Ekonomi Bakanı Nihat Zeybekci, Denizli Büyükşehir Belediyesi
tarafından Pamukkale ilçesi İncilipınar Mahallesi'nde yaptırılan İncilipınar
Kapalı Yüzme Havuzu ve Spor Kompleksinin açılış töreninde, konuştu.

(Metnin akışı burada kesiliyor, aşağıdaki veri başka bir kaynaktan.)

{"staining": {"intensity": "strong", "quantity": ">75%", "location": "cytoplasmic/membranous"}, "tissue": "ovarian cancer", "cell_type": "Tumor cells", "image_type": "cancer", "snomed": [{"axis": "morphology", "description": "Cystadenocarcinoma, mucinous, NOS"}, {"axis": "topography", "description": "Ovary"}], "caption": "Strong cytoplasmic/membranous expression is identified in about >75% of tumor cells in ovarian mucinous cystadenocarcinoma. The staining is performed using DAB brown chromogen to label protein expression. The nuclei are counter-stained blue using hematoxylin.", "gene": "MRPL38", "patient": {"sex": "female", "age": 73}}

Zeybekci, "Biz netiz, ne diyorsak o. İçimizde ne varsa
dışımızda da o. 15 Temmuz'da bu ülkeye ihanet edenlere, bu millet bir cevap
verdi. Bu millet onlara haddini öyle bir bildirdi ki bir daha akıllarından
geçemeyecek. Duracaklar mı? Durmayacaklar biliyoruz. Denemeye devam edecekler,
kılık değiştirecekler, şekil değiştirecekler, yöntem değiştirecekler, her
alanda saldırmaya devam edecekler." diye konuştu.
Bakan Zeybekci, Olağanüstü Hal (OHAL) çerçevesinde
çıkartılan son Kanun Hükmündeki Kararname'ye (KHK) yönelik eleştirilere işaret
ederek şöyle devam etti:
Neymiş 15 Temmuz'da da hukuk çiğnenmiş. 15 Temmuz'da
anayasayı devirmeye, ülkeyi, hükümeti devirmeye gelen, meclisi işgal etmeye
gelen, bu milleti bölmeye, parçalamaya, bu ülkeyi işgal etmeye
gelenlere... İşte bu millet... Ne
diyeyim ben sana. Allah seni bildiği gibi etsin, diyorum da... Sen o
pisliklerin içerisinde yuvarlanıp gideceksin. Orada kendi layığını bulacaksın.
'Köprüde de katledilen, linç edilen askerler varmış bunun hesabı sorulmayacak
mıymış?" Ülke elden gidiyordu, vatan elden gidiyordu, bayrak elden
gidiyordu, ülke bölünüyordu, parçalanıyordu, bu milletin evlatları
katlediliyordu. Hiçbir zaman için bu millet vicdansızlık da yapmaz ve
yapmamıştır.
"BİZİ CANLI ALAMAYACAKLARDI"
FETÖ'nün 15 Temmuz'daki hain darbe girişimi sırasında
TBMM'ye girerken üzerine yağmur gibi kurşun yağdırıldığını hatırlatan Bakan
Zeybekci, şunları kaydetti:
Biz canımızı tezgaha koyup da çığırtkanlık edenlerden
değiliz. Hiçbir yerde de konuşmadık bunları. Sonra görüntüleri çıktı işte,
televizyonlarda yer aldı. Meclise o bombalar yağarken oradaydık. Yanımda bir
bakan kardeşimiz vardı ona ve arkadaşlarıma dedim ki 'canlı teslim olmayacağım.
Bu hainler buraya girerse, meclis salonuna girerlerse beni canlı almayacaklar'
dedim. Ve o gün hazırlıklı da gitmiştik. Yanımızda ruhsatlı silahımız da vardı
üç tane de şarjör ile beraber. Bunları konuşmayacaktım ama ilk defa
konuşuyorum, bilmesi lazım bu milletin. Bekliyordum orada arkadaşımız sığınağa
giderken bizim Bursa milletvekilimiz vardır engelli kardeşimiz. Tekerlekli
sandalyesi ile arkadan merdivenden çıkarken 'Abi sen gelmiyor musun?' Ben dedim
burada bekleyeceğim bunları. Bizi canlı almayacaklardı ama bizi alana kadar da
onlardan bunun hesabını soracaktım.
Peki soruyorum şimdi onlar bizi katledene kadar, onlardan birkaç tanesini geberttiğimde benim çoluğumdan çocuğumdan bunun hesabına mı soracaktı, arkadan gelenlerden bunun hesabını mı soracaklardı? Hiç kimse kusura bakmasın. Her kim ki bu milletin bayrağına, bu milletin birliğine beraberliğine, bu milletin vatanına, bu milletin devletine, bu milletin namusuna, ırzına, onuruna gururuna, milletvekiline, Meclisine saldırdığında bunun sonuçlarını, bunun gereğini bu millet yapar ve yapmaya devam edecektir.